Overlapping instances for Throws DivByZero x y

*Main> runEither $ calc "Div (Const 2) (Const 0)" `handle` (\ParseError -> return 0)

Overlapping instances for Throws DivByZero x y

And finally:

> main = getLine >>= print . calc'
> where calc' s = runEither $ calc s `handle` (\ParseError -> return 0) `handle` \DivByZero -> return (-1)

If you like the idea, please take a look at pure-exception library, it has much better API than this, and it's more powerful. There are plenty of examples at patch-tag

Suggestions are very welcome. Both regarding library and my blog. I know my english is broken (but, what would you expect from someone, who learned the language by watching Family Guy and reading dirty stories on the internet).


  1. Fantastic. Your english was fine (and tbh, most native speakers (at least, I should say, most american speakers) get their english education from family guy and dirty stories...)

    I won't lie, I got lost a few times, but I only had time to skim the thing, so I'll just have to come back and take a look again. Keep up the good work!

  2. Wait, was I just rickrolled by a Haskell blog post?

    Could you change the lightcyan color to something else? It's almost unreadable this way.

    Otherwise a very nice blogpost. Thanks!

  3. Devilish trick! Truly devilish.

    It's interesting what performance penalty do these exceptions incur? Yes I do have little obsession with performance. I should roll few benchmarks I presume.

    P.S. Your English is very pleasant to read. However I'm not native speak either.

  4. "rece mi troche opadly, normalnie az sie smutno robi ze ktos marnuje tak czas..."

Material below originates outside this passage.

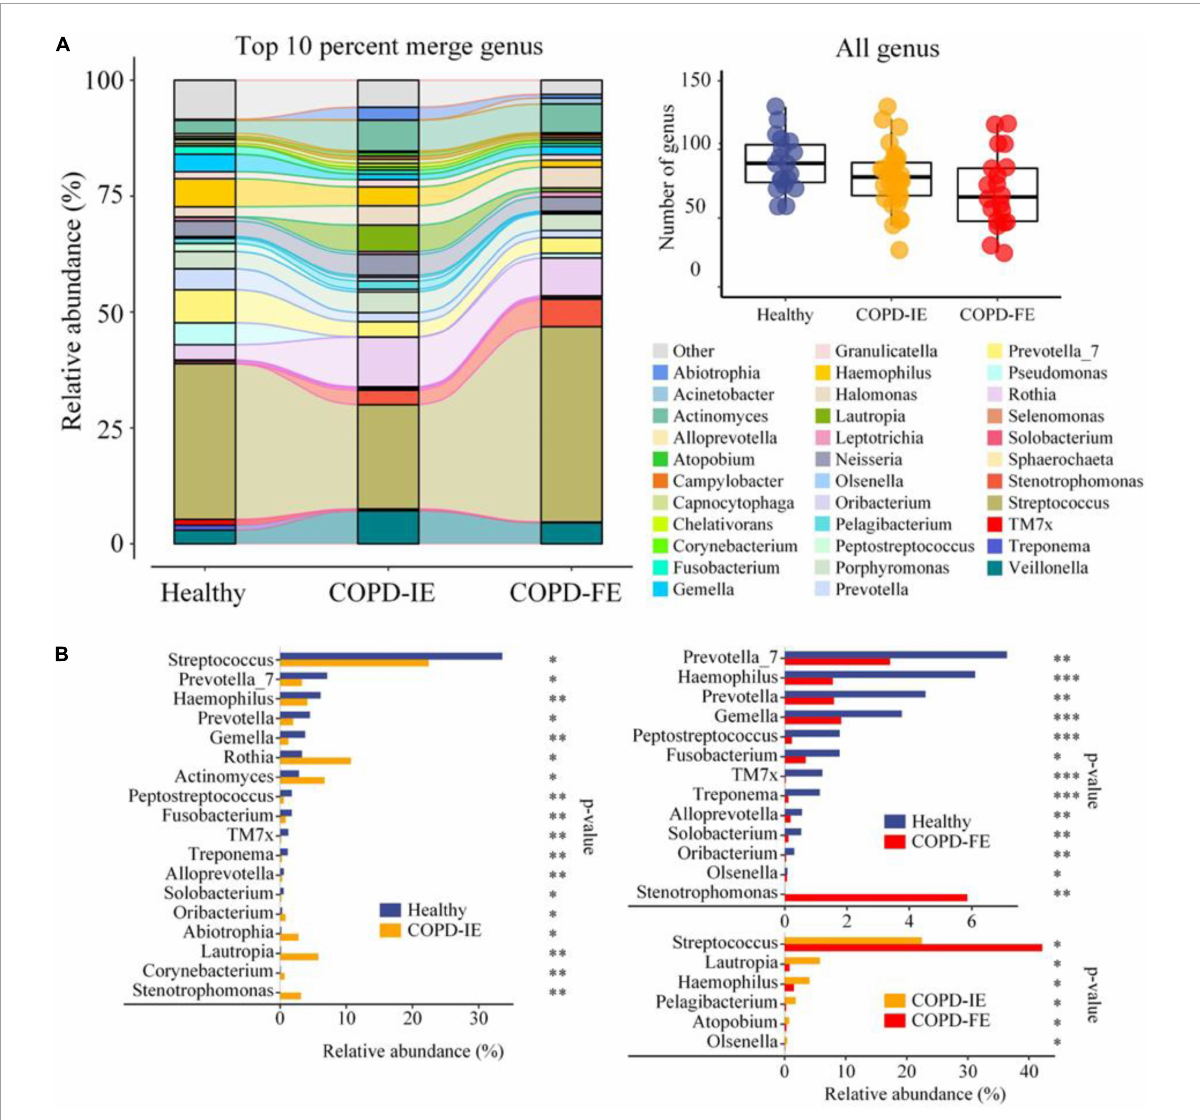
FIGURE4 Phylogenetic profiles of the sputum microbiome in healthy controls and chronic obstructive pulmonary disease (COPD) groups (COPD-IE and COPD-FE). (A) Average compositions and relative abundance of the bacterial community in each group at the genus level (top 10% in each group). The inset shows a box plot summarizing the distributions of the numbers of all genera detected for different groups. (B) Differentially distributed genera between groups. ∗ p < 0.05; ∗∗ p < 0.01; ∗∗∗ p <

    To make you life easier you can use BlogLiterately, works for Wordpress blogs, should probably work for you, too.

  5. Your English is excellent, and I enjoyed your post a lot.

    I can't remember the definition of the tilde (~) but I think it's in HList.

    Does the use of the equality constraint you describe to overcome overlapping instances mean that the usual solution of TypeCasts is no longer required? Perhaps you could elaborate on this alone in a short post?